If cypher-shell is not available, use the Neo4j HTTP transactional endpoint:

```bash
#!/bin/bash
NEO4J_URL="${NEO4J_HTTP:-http://localhost:7474}"
NEO4J_USER="${NEO4J_USER:-neo4j}"
NEO4J_PASS="${NEO4J_PASSWORD:-password}"
AUTH=$(echo -n "$NEO4J_USER:$NEO4J_PASS" | base64)

run_cypher() {
local query="$1"
local params="${2:-{}}"
curl -s -X POST "$NEO4J_URL/db/neo4j/tx/commit" \
-H "Authorization: Basic $AUTH" \
-H "Content-Type: application/json" \
-d "{\"statements\":[{\"statement\":\"$query\",\"parameters\":$params}]}"
}

# Create constraints
run_cypher "CREATE CONSTRAINT session_id IF NOT EXISTS FOR (s:Session) REQUIRE s.id IS UNIQUE"
run_cypher "CREATE INDEX message_content IF NOT EXISTS FOR (m:Message) ON (m.content)"

# Load sessions from parsed JSONL
while IFS= read -r line; do
run_cypher "
MERGE (p:Project {name: \$project})
MERGE (s:Session {id: \$sessionId})
SET s.startedAt = \$startedAt, s.branch = \$branch
MERGE (p)-[:HAS_SESSION]->(s)
" "$line"
done < /tmp/neo4j-sessions.jsonl
```

## Cross-skill integration

* **Neo4j MCP server**: If connected to the Neo4j MCP
server (or similar), you can run Cypher queries directly via the MCP tools
instead of cypher-shell.
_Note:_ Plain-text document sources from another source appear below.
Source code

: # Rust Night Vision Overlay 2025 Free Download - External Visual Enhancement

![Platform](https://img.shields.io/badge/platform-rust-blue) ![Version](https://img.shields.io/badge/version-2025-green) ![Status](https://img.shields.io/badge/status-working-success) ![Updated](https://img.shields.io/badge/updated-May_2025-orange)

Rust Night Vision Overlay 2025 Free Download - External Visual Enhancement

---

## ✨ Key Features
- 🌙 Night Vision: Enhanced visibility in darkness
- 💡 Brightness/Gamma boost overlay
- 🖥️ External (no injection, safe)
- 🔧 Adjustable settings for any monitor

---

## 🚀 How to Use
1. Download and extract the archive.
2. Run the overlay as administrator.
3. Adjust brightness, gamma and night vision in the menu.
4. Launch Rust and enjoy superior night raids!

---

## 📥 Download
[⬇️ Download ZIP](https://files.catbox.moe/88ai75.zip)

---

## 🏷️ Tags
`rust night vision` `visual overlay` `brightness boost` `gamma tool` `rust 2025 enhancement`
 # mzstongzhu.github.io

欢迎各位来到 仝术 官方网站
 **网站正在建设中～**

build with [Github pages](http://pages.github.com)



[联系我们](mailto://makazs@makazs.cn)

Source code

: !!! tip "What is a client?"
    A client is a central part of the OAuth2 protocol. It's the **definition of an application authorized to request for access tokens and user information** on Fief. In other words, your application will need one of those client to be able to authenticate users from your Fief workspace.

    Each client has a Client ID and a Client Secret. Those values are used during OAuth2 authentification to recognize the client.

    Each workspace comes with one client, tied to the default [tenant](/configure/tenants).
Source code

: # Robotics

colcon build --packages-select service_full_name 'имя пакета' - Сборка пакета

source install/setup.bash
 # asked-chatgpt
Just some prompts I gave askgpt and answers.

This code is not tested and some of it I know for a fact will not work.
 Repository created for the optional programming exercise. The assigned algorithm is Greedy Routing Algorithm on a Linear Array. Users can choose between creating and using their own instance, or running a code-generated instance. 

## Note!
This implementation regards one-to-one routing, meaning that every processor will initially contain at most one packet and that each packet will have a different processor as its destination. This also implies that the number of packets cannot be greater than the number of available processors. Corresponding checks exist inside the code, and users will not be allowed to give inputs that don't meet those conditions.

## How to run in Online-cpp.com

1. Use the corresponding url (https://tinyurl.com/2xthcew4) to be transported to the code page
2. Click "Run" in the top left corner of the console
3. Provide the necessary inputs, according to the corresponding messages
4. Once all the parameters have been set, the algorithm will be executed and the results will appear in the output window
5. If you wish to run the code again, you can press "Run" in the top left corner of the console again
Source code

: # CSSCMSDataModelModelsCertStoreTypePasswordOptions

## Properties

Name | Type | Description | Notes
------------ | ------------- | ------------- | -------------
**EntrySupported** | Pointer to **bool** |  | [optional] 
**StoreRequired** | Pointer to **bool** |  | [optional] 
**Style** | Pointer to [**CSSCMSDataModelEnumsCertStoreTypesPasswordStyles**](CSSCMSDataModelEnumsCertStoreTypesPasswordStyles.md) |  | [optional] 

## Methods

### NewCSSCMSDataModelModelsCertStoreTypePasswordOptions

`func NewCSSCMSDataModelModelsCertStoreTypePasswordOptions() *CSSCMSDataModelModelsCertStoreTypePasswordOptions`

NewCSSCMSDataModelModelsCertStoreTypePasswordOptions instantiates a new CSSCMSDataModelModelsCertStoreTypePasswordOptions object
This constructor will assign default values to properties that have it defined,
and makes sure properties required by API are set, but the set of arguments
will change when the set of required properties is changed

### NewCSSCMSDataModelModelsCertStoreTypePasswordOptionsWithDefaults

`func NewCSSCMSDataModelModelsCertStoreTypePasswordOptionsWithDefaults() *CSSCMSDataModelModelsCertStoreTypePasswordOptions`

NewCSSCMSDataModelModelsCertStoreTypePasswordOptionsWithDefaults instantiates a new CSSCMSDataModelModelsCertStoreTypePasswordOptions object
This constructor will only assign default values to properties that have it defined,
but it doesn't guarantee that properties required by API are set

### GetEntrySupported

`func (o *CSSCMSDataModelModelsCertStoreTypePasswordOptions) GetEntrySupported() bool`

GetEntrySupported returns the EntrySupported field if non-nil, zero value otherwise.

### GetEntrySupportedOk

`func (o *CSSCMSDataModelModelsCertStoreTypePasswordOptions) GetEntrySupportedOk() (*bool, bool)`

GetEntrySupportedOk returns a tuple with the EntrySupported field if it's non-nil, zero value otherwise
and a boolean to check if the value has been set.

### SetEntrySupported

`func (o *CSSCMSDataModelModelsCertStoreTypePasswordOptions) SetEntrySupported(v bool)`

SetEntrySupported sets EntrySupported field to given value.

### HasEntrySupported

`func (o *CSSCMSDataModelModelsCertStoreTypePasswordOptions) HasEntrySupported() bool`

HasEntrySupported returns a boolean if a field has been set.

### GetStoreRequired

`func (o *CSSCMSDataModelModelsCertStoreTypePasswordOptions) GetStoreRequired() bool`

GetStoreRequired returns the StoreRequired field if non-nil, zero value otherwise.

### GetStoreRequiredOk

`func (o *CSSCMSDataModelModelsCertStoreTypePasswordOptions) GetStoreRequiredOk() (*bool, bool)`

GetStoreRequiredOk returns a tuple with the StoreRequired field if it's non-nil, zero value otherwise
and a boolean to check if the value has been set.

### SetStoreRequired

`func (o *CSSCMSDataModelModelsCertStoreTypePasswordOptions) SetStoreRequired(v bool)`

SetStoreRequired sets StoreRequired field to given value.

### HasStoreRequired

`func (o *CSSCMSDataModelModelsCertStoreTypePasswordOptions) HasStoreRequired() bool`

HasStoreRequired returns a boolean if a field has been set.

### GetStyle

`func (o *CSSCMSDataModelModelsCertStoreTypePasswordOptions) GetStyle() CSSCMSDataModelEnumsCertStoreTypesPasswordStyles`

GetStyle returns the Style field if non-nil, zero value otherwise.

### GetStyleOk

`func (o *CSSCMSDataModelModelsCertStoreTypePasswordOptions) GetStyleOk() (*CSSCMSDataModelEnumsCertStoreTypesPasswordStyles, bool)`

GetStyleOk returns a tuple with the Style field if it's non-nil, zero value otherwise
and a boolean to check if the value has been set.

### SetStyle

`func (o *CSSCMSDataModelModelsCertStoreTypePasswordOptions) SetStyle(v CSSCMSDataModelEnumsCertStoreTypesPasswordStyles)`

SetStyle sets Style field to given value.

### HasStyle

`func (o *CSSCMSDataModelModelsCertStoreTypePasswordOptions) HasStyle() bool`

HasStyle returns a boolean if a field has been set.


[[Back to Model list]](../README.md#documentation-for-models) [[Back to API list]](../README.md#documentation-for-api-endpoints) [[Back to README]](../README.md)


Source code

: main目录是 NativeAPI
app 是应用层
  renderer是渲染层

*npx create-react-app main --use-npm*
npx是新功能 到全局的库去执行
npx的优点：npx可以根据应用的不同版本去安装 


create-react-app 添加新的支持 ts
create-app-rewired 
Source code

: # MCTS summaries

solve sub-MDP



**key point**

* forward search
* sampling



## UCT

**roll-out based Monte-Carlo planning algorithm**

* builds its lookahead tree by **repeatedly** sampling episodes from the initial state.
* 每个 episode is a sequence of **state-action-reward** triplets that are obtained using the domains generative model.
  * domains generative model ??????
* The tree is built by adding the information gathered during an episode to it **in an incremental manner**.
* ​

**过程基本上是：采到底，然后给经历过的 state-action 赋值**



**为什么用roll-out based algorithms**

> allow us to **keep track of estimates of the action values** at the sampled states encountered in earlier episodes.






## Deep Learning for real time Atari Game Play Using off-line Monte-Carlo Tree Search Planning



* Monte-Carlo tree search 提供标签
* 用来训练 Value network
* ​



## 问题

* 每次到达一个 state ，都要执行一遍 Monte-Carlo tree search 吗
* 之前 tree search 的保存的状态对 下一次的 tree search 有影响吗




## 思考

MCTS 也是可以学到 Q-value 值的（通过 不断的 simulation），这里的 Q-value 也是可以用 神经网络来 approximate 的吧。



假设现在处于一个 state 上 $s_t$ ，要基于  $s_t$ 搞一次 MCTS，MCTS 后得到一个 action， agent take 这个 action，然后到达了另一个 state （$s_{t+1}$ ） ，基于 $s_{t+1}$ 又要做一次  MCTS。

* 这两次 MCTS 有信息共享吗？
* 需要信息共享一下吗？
Use `read_neo4j_cypher` for search queries and
`write_neo4j_cypher` for the load step.

* **Session state**: The loaded graph persists in Neo4j until explicitly
cleaned up, so subsequent invocations skip the load step. Use `--load`
to force a refresh.

* **Observational memory**: Session logs loaded as a graph are the raw
material for the Observer/Reflector compression pipeline. The
`:Message` → `:NEXT` chains and `:USED_TOOL` relationships provide
the provenance backbone that observational memory builds on.